WHAT YOU NEED TO DO:
Every line of the listing must be repeated in the answer without alteration.

..........

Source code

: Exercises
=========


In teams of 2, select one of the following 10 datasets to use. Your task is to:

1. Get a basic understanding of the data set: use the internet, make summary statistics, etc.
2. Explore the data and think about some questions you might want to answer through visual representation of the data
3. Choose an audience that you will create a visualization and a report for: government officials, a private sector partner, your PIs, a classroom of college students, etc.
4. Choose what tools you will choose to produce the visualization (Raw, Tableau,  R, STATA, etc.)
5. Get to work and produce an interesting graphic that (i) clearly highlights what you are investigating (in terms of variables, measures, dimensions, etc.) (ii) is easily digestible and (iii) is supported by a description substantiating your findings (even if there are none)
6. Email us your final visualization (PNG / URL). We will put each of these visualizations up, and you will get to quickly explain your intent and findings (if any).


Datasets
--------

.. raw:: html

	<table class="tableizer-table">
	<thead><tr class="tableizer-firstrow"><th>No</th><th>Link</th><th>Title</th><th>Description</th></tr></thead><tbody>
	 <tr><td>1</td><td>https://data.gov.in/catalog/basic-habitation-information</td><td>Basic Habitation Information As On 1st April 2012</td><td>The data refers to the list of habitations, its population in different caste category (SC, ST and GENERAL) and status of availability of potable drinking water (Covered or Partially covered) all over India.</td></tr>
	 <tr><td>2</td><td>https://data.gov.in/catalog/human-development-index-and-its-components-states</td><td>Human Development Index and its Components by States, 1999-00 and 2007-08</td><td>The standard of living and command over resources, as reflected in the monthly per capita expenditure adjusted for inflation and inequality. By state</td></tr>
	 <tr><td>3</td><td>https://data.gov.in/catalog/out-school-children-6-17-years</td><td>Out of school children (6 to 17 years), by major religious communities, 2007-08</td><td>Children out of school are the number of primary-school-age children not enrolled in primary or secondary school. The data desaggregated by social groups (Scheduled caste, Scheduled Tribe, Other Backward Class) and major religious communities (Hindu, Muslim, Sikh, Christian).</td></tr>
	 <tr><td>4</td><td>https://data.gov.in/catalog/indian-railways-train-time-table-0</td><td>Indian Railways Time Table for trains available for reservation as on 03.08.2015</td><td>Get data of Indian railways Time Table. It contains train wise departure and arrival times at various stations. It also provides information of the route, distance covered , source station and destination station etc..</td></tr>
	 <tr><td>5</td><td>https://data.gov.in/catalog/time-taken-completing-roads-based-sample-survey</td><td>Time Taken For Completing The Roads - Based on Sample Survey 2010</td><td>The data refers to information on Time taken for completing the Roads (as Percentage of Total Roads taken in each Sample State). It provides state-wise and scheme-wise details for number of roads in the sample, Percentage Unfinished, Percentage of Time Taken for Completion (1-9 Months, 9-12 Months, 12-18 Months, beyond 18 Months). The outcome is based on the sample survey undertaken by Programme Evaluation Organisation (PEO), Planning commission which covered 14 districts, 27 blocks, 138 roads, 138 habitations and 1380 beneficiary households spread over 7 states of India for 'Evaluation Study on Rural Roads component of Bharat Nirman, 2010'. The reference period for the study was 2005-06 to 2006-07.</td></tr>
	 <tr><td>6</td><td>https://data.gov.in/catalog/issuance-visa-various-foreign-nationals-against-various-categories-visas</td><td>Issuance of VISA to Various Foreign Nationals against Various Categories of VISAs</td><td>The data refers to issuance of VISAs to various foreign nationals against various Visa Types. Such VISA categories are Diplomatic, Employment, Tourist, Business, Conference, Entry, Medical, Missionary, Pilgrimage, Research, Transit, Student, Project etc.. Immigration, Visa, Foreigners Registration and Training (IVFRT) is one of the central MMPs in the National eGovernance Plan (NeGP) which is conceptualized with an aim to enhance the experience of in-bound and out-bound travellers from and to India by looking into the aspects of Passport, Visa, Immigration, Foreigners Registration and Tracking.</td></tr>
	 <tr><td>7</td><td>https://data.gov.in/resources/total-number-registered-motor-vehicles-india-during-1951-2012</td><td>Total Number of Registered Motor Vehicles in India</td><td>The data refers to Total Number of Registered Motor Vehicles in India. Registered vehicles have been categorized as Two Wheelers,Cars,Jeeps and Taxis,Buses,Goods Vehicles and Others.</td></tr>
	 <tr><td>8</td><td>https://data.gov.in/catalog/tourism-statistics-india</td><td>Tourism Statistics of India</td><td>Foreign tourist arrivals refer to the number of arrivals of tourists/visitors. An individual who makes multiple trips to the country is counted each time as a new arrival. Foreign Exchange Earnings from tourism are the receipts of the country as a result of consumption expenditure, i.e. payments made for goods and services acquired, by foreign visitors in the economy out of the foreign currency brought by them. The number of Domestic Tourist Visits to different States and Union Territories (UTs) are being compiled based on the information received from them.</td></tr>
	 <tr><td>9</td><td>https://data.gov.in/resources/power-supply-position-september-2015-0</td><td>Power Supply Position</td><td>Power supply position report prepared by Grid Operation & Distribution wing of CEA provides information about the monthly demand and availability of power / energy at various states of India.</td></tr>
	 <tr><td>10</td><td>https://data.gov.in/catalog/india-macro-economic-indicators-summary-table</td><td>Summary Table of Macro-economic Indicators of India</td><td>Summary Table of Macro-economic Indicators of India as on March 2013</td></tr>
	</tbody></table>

..........

SOLUTION TO THE EXERCISE:
Source code

: Exercises
=========


In teams of 2, select one of the following 10 datasets to use. Your task is to:

1. Get a basic understanding of the data set: use the internet, make summary statistics, etc.
2. Explore the data and think about some questions you might want to answer through visual representation of the data
3. Choose an audience that you will create a visualization and a report for: government officials, a private sector partner, your PIs, a classroom of college students, etc.
4. Choose what tools you will choose to produce the visualization (Raw, Tableau,  R, STATA, etc.)
5. Get to work and produce an interesting graphic that (i) clearly highlights what you are investigating (in terms of variables, measures, dimensions, etc.) (ii) is easily digestible and (iii) is supported by a description substantiating your findings (even if there are none)
6. Email us your final visualization (PNG / URL). We will put each of these visualizations up, and you will get to quickly explain your intent and findings (if any).


Datasets
--------

.. raw:: html

	<table class="tableizer-table">
	<thead><tr class="tableizer-firstrow"><th>No</th><th>Link</th><th>Title</th><th>Description</th></tr></thead><tbody>
	 <tr><td>1</td><td>https://data.gov.in/catalog/basic-habitation-information</td><td>Basic Habitation Information As On 1st April 2012</td><td>The data refers to the list of habitations, its population in different caste category (SC, ST and GENERAL) and status of availability of potable drinking water (Covered or Partially covered) all over India.</td></tr>
	 <tr><td>2</td><td>https://data.gov.in/catalog/human-development-index-and-its-components-states</td><td>Human Development Index and its Components by States, 1999-00 and 2007-08</td><td>The standard of living and command over resources, as reflected in the monthly per capita expenditure adjusted for inflation and inequality. By state</td></tr>
	 <tr><td>3</td><td>https://data.gov.in/catalog/out-school-children-6-17-years</td><td>Out of school children (6 to 17 years), by major religious communities, 2007-08</td><td>Children out of school are the number of primary-school-age children not enrolled in primary or secondary school. The data desaggregated by social groups (Scheduled caste, Scheduled Tribe, Other Backward Class) and major religious communities (Hindu, Muslim, Sikh, Christian).</td></tr>
	 <tr><td>4</td><td>https://data.gov.in/catalog/indian-railways-train-time-table-0</td><td>Indian Railways Time Table for trains available for reservation as on 03.08.2015</td><td>Get data of Indian railways Time Table. It contains train wise departure and arrival times at various stations. It also provides information of the route, distance covered , source station and destination station etc..</td></tr>
	 <tr><td>5</td><td>https://data.gov.in/catalog/time-taken-completing-roads-based-sample-survey</td><td>Time Taken For Completing The Roads - Based on Sample Survey 2010</td><td>The data refers to information on Time taken for completing the Roads (as Percentage of Total Roads taken in each Sample State). It provides state-wise and scheme-wise details for number of roads in the sample, Percentage Unfinished, Percentage of Time Taken for Completion (1-9 Months, 9-12 Months, 12-18 Months, beyond 18 Months). The outcome is based on the sample survey undertaken by Programme Evaluation Organisation (PEO), Planning commission which covered 14 districts, 27 blocks, 138 roads, 138 habitations and 1380 beneficiary households spread over 7 states of India for 'Evaluation Study on Rural Roads component of Bharat Nirman, 2010'. The reference period for the study was 2005-06 to 2006-07.</td></tr>
	 <tr><td>6</td><td>https://data.gov.in/catalog/issuance-visa-various-foreign-nationals-against-various-categories-visas</td><td>Issuance of VISA to Various Foreign Nationals against Various Categories of VISAs</td><td>The data refers to issuance of VISAs to various foreign nationals against various Visa Types. Such VISA categories are Diplomatic, Employment, Tourist, Business, Conference, Entry, Medical, Missionary, Pilgrimage, Research, Transit, Student, Project etc.. Immigration, Visa, Foreigners Registration and Training (IVFRT) is one of the central MMPs in the National eGovernance Plan (NeGP) which is conceptualized with an aim to enhance the experience of in-bound and out-bound travellers from and to India by looking into the aspects of Passport, Visa, Immigration, Foreigners Registration and Tracking.</td></tr>
	 <tr><td>7</td><td>https://data.gov.in/resources/total-number-registered-motor-vehicles-india-during-1951-2012</td><td>Total Number of Registered Motor Vehicles in India</td><td>The data refers to Total Number of Registered Motor Vehicles in India. Registered vehicles have been categorized as Two Wheelers,Cars,Jeeps and Taxis,Buses,Goods Vehicles and Others.</td></tr>
	 <tr><td>8</td><td>https://data.gov.in/catalog/tourism-statistics-india</td><td>Tourism Statistics of India</td><td>Foreign tourist arrivals refer to the number of arrivals of tourists/visitors. An individual who makes multiple trips to the country is counted each time as a new arrival. Foreign Exchange Earnings from tourism are the receipts of the country as a result of consumption expenditure, i.e. payments made for goods and services acquired, by foreign visitors in the economy out of the foreign currency brought by them. The number of Domestic Tourist Visits to different States and Union Territories (UTs) are being compiled based on the information received from them.</td></tr>
	 <tr><td>9</td><td>https://data.gov.in/resources/power-supply-position-september-2015-0</td><td>Power Supply Position</td><td>Power supply position report prepared by Grid Operation & Distribution wing of CEA provides information about the monthly demand and availability of power / energy at various states of India.</td></tr>
	 <tr><td>10</td><td>https://data.gov.in/catalog/india-macro-economic-indicators-summary-table</td><td>Summary Table of Macro-economic Indicators of India</td><td>Summary Table of Macro-economic Indicators of India as on March 2013</td></tr>
	</tbody></table>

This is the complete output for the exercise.